From the evidence introduced we do not believe the trial court was justified in assuming as a matter of law that the railroad company was not responsible for the acts of Slaton, in view of the plain language of the statute, supra. The rule in this jurisdiction applicable to a demurrer to the evidence has been repeatedly held to be:

"The test applied to a demurrer to the evidence is that all the facts which the evidence in the slightest degree tends to prove, and all inferences or conclusions which may be reasonably and logically drawn therefrom, are admitted, and the court cannot weigh conflicting evidence, but must treat as withdrawn the evidence which is most favorable to the demurrant." Prairie Oil Gas Co. v. Kinney, 79 Okla. 206,192 P. 586.

As the wrongful acts were committed on the premises of the railroad company and the plaintiffs were unlawfully locked in the baggage room of the defendant company, and the unlawful arrest and restraint of the plaintiffs was on the premises of the railroad company by an employe of the railroad company, it was wholly unnecessary for the plaintiffs to offer any evidence as to Slaton's being appointed deputy sheriff, and it was only material at that time as showing the relation of Slaton to the company. The plaintiffs had established a prima facie case after having introduced evidence showing that Slaton was an employe of the railroad company and the wrongful acts committed by him. The statute, supra, makes the company liable for the wrongful acts of such special officer, and where such special officer held a commission as a deputy sheriff, the burden of showing that such special officer was not acting for the company but in some other capacity than that for which the railroad company had employed him, was upon the company. There is nothing in the evidence introduced on the part of the plaintiffs to indicate Slaton had any reasons whatsoever for acting as a deputy sheriff. No crime had been committed in his presence.
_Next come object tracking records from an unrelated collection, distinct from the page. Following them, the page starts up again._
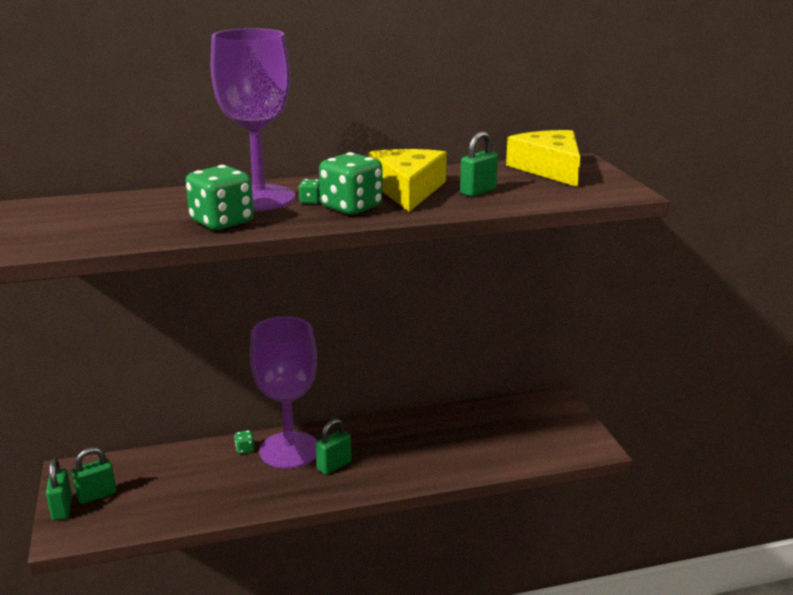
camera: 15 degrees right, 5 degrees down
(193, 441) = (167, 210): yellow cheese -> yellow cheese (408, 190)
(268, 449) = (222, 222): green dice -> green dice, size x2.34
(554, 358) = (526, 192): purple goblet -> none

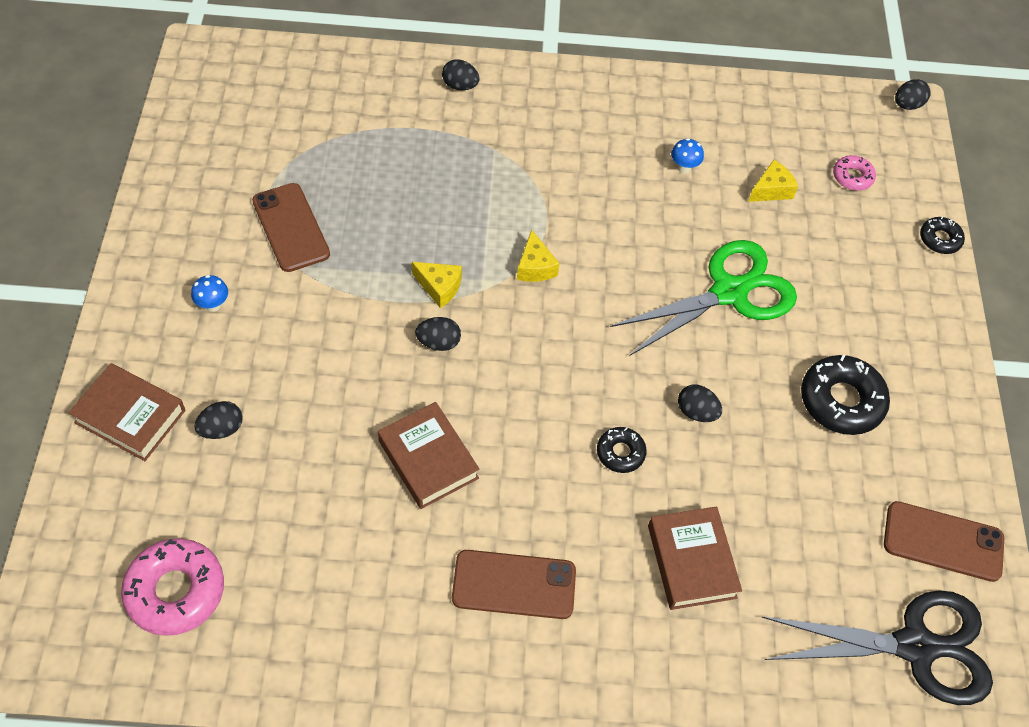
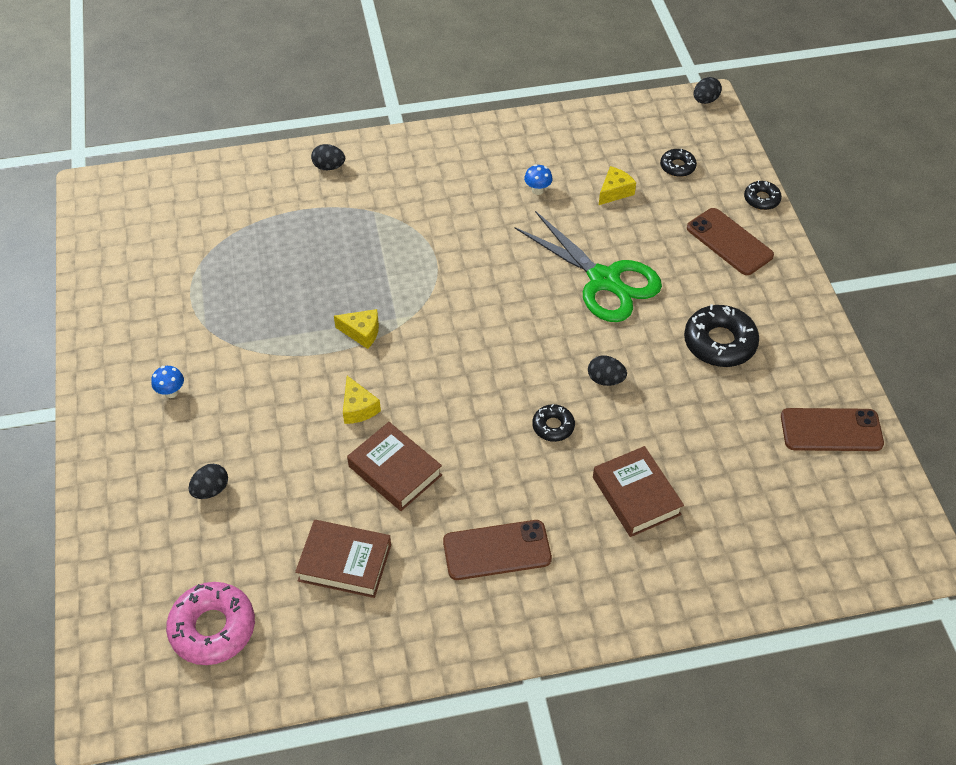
camera: 10 degrees left, 5 degrees down
(130, 416) = (128, 499): brown book -> brown book (345, 562)
(290, 227) = (219, 314): brown phone -> brown phone (729, 242)
(438, 343) = (375, 376): black egg -> none
(535, 267) = (437, 297): yellow cheese -> yellow cheese (358, 408)
(729, 292) = (604, 280): green scissors -> green scissors turned 90 degrees clockwise
(852, 177) = (677, 166): pink donut -> black donut
(915, 646) = (832, 515): black scissors -> none

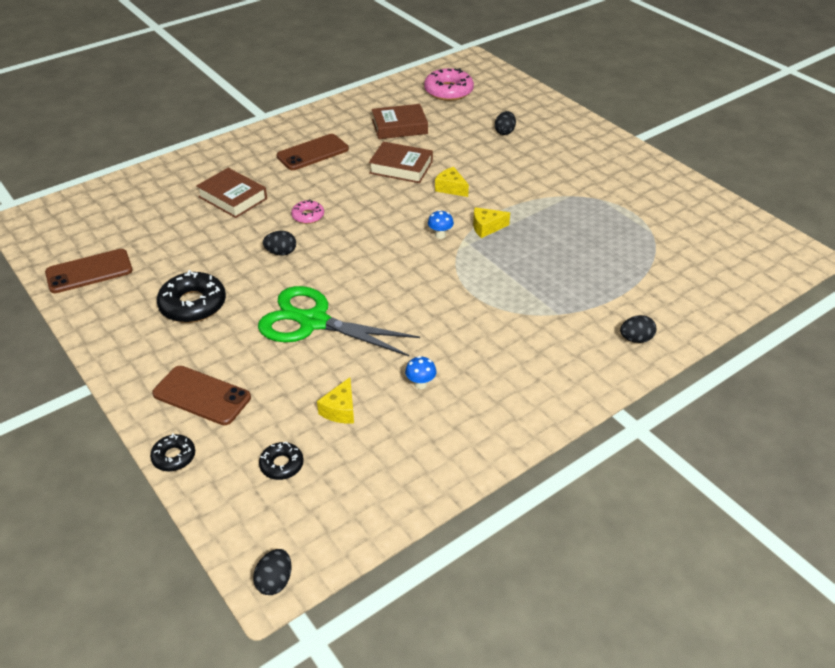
camera: 155 degrees right, 10 degrees down
(171, 392) = (580, 162): blue mushroom -> blue mushroom (440, 235)
(553, 426) = (308, 216): black donut -> pink donut

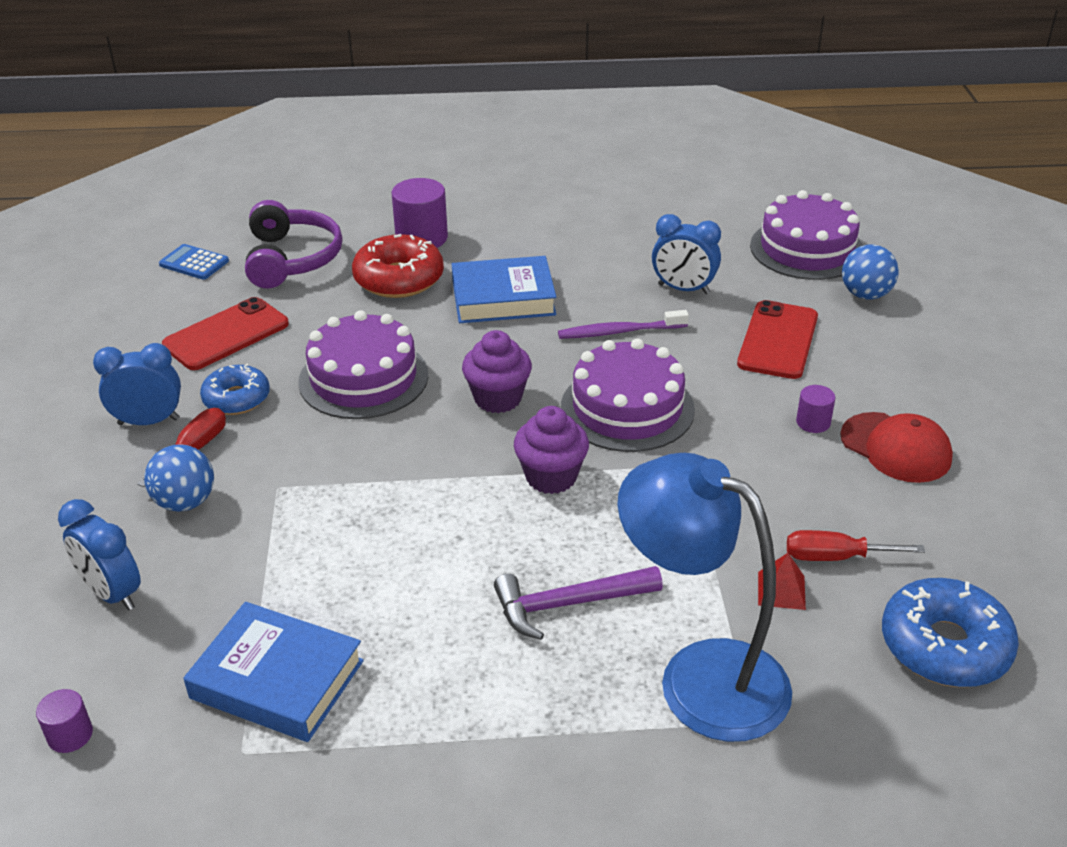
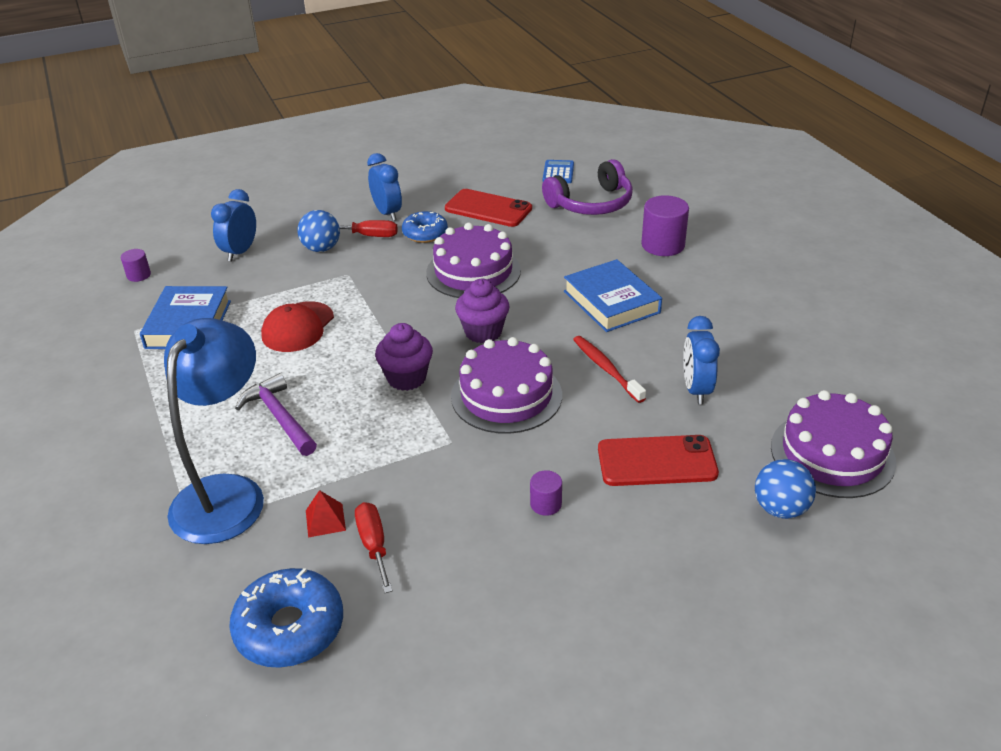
camera: 70 degrees right, 0 degrees up
(399, 279) = (600, 251): red donut -> none
(619, 332) = (606, 369): purple toothbrush -> red toothbrush
(896, 448) = (537, 564): red cap -> red cap (298, 327)

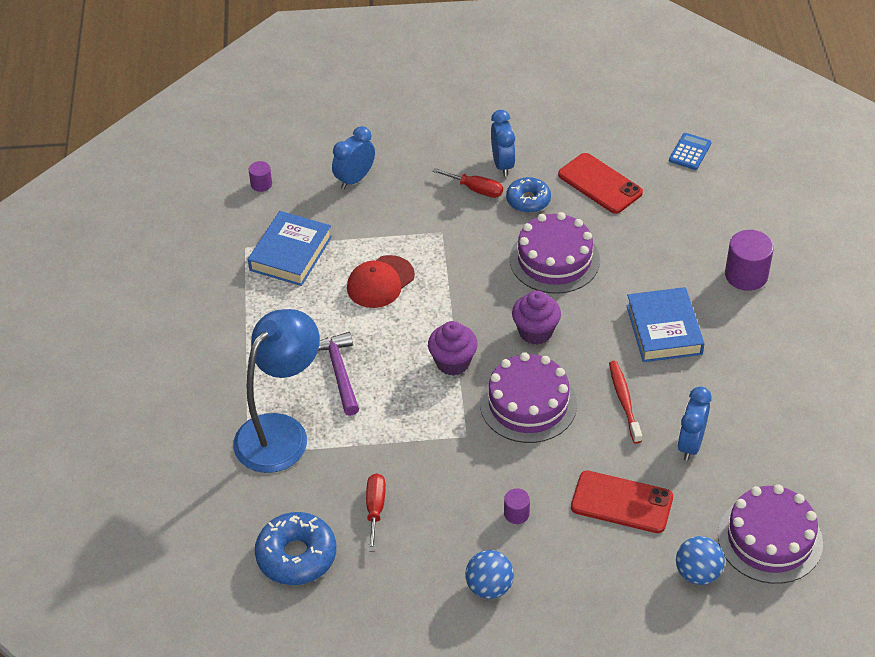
camera: 20 degrees right, 10 degrees up
(321, 248) = (427, 194): blue ball -> blue ball (489, 587)
(325, 520) = (346, 477): red pyramid -> none
(591, 204) = (703, 203): purple headphones -> none

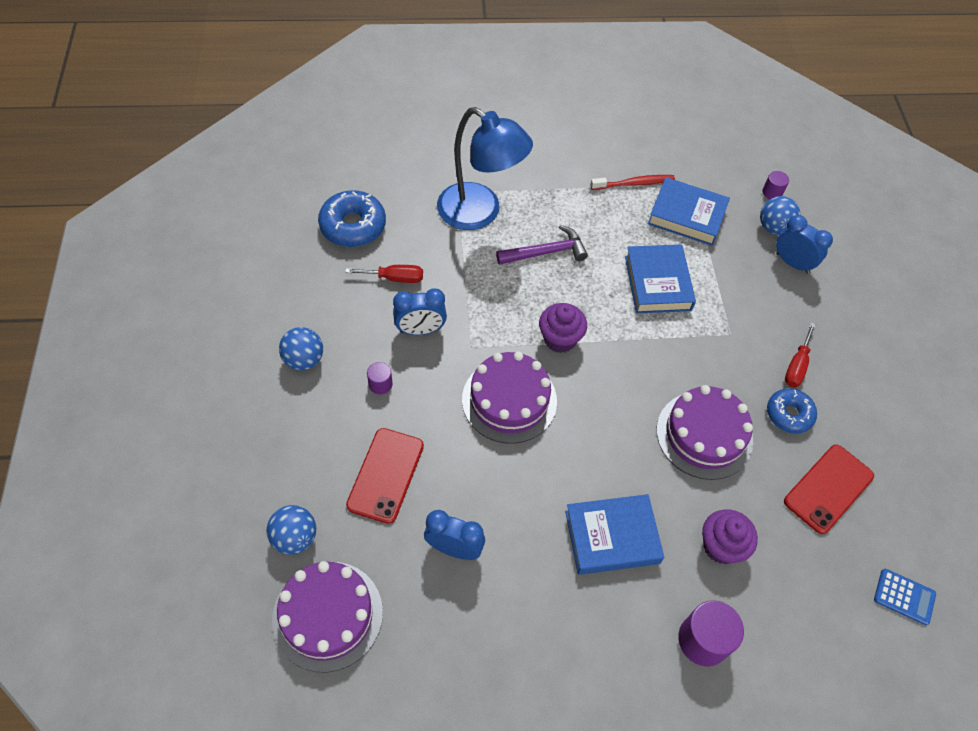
camera: 85 degrees right, 10 degrees up
(309, 188) = (773, 228): none -> blue ball
(380, 282) = (657, 283): red cap -> blue book
(502, 164) = (840, 392): blue clock -> blue clock (420, 330)
(535, 332) = (602, 411): purple cupcake -> purple cupcake (721, 546)
(624, 401) = (512, 488): red toothbrush -> red toothbrush (634, 183)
There is no intimation that Slaton had any information that the plaintiffs were accused of violating any law, but, acting without a warrant or any complaint having been made, he, in violation of all the legal rights of the plaintiffs, unlawfully arrested them and searched their baggage, and it is our conclusion that the trial court committed reversible error in sustaining the demurrer to the evidence.

If the officer, Slaton, ever performed any duties as a deputy sheriff and for the protection of the general public, and was acting in such capacity at the time he committed the wrongful acts, the burden is on the defendant, Director General, to show such facts; but, if Slaton only held a commission as deputy sheriff wholly for the purpose of performing his duties as an employe and special agent of the railroad company, then the company, or Director General, is responsible for his acts.

The judgment of the trial court is reversed, and the cause is remanded to the district court of Wagoner county, with directions to grant plaintiffs a new trial.

JOHNSON, V. C. J., and KANE, NICHOLSON, COCHRAN, and BRANSON, JJ., concur.